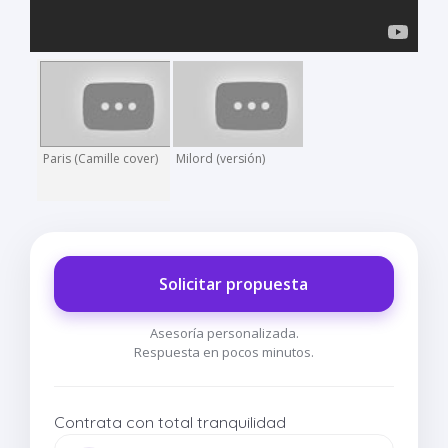
Paris (Camille cover)
Milord (versión)
Solicitar propuesta
Asesoría personalizada.
Respuesta en pocos minutos.
Contrata con total tranquilidad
*****
What you are asked to do =>
Put the lines of text from the items above into a numbered list, omitting any blank lines. Leave the pictures out of your answer.

Solution to this problem =>
1. Paris (Camille cover)
2. Milord (versión)
3. Solicitar propuesta
4. Asesoría personalizada.
5. Respuesta en pocos minutos.
6. Contrata con total tranquilidad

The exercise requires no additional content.